11 Dec 2018
In the first 11 months of the year, new private car sales totalled 120,379
"Vehicles licensed for the first time" data from the CSO show that sales of new private cars were +3.3% y/y in November, trimming the year to date decline to -4.8% y/y. In the first 11 months of the year, new private car sales totalled 120,379 representing a reduction of 4.8% y/y.
Irish Economy: Car sales rise in November
Used car sales, mainly imports from sterling-based retailers, were +0.9% y/y in November, with the year to date growth rate of 7.9% y/y producing sales of 92,995 vehicles. We track goods vehicle sales as an indication of underlying business investment. Sales of new vehicles were +3.6% y/y in November, with the year to date growth rate at 5.8% y/y, while second-hand goods vehicle sales slipped 1.8% y/y in November, although the year to date growth rate here is a still strong 5.4% y/y. Combining new and used sales shows annual growth of 0.4% for cars and 5.7% for goods vehicles in the year to date. With economic growth of c. 7% and employment and earnings both posting annual growth of c. 3% at this time you would normally expect to see a boom in total car sales, but structural factors are likely to be at play here.

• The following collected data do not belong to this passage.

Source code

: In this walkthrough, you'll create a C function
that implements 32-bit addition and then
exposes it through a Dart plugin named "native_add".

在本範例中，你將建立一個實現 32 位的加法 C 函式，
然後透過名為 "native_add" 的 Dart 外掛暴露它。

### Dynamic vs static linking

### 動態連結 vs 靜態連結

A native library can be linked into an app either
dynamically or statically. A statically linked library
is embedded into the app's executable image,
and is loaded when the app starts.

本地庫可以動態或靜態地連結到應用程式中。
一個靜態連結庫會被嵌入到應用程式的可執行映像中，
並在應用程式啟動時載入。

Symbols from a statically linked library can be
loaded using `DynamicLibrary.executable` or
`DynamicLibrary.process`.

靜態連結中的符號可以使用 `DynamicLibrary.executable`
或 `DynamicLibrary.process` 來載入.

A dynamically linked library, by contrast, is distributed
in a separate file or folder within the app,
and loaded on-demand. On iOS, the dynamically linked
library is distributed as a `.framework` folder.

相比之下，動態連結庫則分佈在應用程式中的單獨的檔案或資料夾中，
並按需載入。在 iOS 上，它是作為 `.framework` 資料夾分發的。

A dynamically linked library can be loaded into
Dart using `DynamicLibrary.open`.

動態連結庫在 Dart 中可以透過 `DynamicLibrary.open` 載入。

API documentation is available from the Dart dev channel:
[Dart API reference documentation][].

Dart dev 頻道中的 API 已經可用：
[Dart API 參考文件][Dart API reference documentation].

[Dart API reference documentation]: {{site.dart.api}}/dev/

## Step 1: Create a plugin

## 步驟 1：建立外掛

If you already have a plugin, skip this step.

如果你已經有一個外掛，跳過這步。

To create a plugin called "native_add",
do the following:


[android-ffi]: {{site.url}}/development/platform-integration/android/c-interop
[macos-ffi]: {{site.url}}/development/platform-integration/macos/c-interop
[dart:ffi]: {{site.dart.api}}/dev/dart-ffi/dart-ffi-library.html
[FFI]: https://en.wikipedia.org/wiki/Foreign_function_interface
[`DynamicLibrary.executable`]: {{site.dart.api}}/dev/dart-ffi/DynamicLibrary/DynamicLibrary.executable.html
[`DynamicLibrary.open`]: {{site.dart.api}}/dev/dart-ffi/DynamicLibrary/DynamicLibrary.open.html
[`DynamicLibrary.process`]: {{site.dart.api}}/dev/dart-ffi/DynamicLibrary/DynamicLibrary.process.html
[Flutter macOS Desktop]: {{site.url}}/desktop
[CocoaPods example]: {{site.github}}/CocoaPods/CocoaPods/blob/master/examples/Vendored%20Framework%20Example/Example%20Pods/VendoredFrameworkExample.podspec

Irish Economy: NTMA cancels another €500m of legacy debt
Ireland’s NTMA yesterday announced the cancellation of another €500m of the Irish 2049 Floating Rate Treasury Bond. These bonds are linked to the landmark IBRC transaction in 2013, which was a major milestone on Ireland’s journey back to creditworthiness. To date the NTMA has repurchased €13.5bn (nominal) of the €25bn of bonds issued as part of the ‘Prom Note’ deal, with €4.0bn of these repurchases taking place in the year to date. All of the bonds were held by the Central Bank of Ireland, whose holdings have previously attracted adverse comment from the ECB relating to monetary financing concerns, although Frankfurt has since acknowledged the progress made in reducing the stock of IBRC-related assets. While the effective servicing cost of the IBRC-related bonds is immaterial (as the Central Bank repatriates most of its profits to the Exchequer), the repurchases serve to improve the optics of Ireland’s headline debt metrics. Separately, the NTMA has also announced details of its final auction of 2018. The agency will offer €500m of 12 month T-bills this Thursday.
UK PM to tour Europe
UK Prime Minister, Theresa May, confirmed in Parliament yesterday afternoon that she would not be pressing ahead with the ‘meaningful vote’ on her Brexit deal at this stage, admitting it would have faced defeat. The scenes in UK Parliament yesterday were more than chaotic.
Instead she said she would talk to Brussels and embark on a tour of European capitals to try and find support for some key changes. The big issue is the Irish backstop, where the PM is facing considerable opposition to the current legal text which would leave the UK unable to exit this unilaterally. However PM May looks to be facing an uphill struggle here with Brussels seemingly not willing to look at a reopening of the legal Withdrawal Agreement text and more focused on the idea of adding a side declaration which might provide for a show of good faith with regards to the UK’s control over its exit from the backstop and indeed the timing around this, but not give the UK sole legal control. Indeed, European Council president Tusk said last night that the EU was “ready to discuss how to facilitate the UK ratification” but warned there could be no renegotiation of the Brexit deal or backstop. There is an EU Summit taking place later this week (13-14 Dec) and this will now be focused on Brexit talks whilst the EU has again indicated it will be ramping up no deal planning.
No confidence motion?
Moving forward from here it appears that Mrs. May is determined to try and secure concessions with the idea that she would then put a re-worked proposal to the vote. However, short of May getting a very sizeable concession on the Backstop, she is still likely to find she is short of the support needed to pass the ‘meaningful vote’. As such we continue to judge that there is a good chance that a motion is carried that sees Parliament gain greater control of the Brexit process, perhaps in the New Year, which would likely see a Brexit process progressed that is of a softer nature, quite possible a Norway +++ style model. Following the heightened level of chaos displayed yesterday, which saw sterling fall to multi month lows against both the dollar and euro, there looks to be an increasing chance that a second referendum is called as one route through this process. Note that this is not likely to be possible within the current Brexit timescales and would like require delay of the UK’s exit point beyond March 2019 via an Article 50 extension. Finally, Labour leader Jeremy Corbyn is facing increased calls to press for a no confidence motion in the Government whilst there is continued talk of PM May facing a leadership challenge as leader of the Tory party.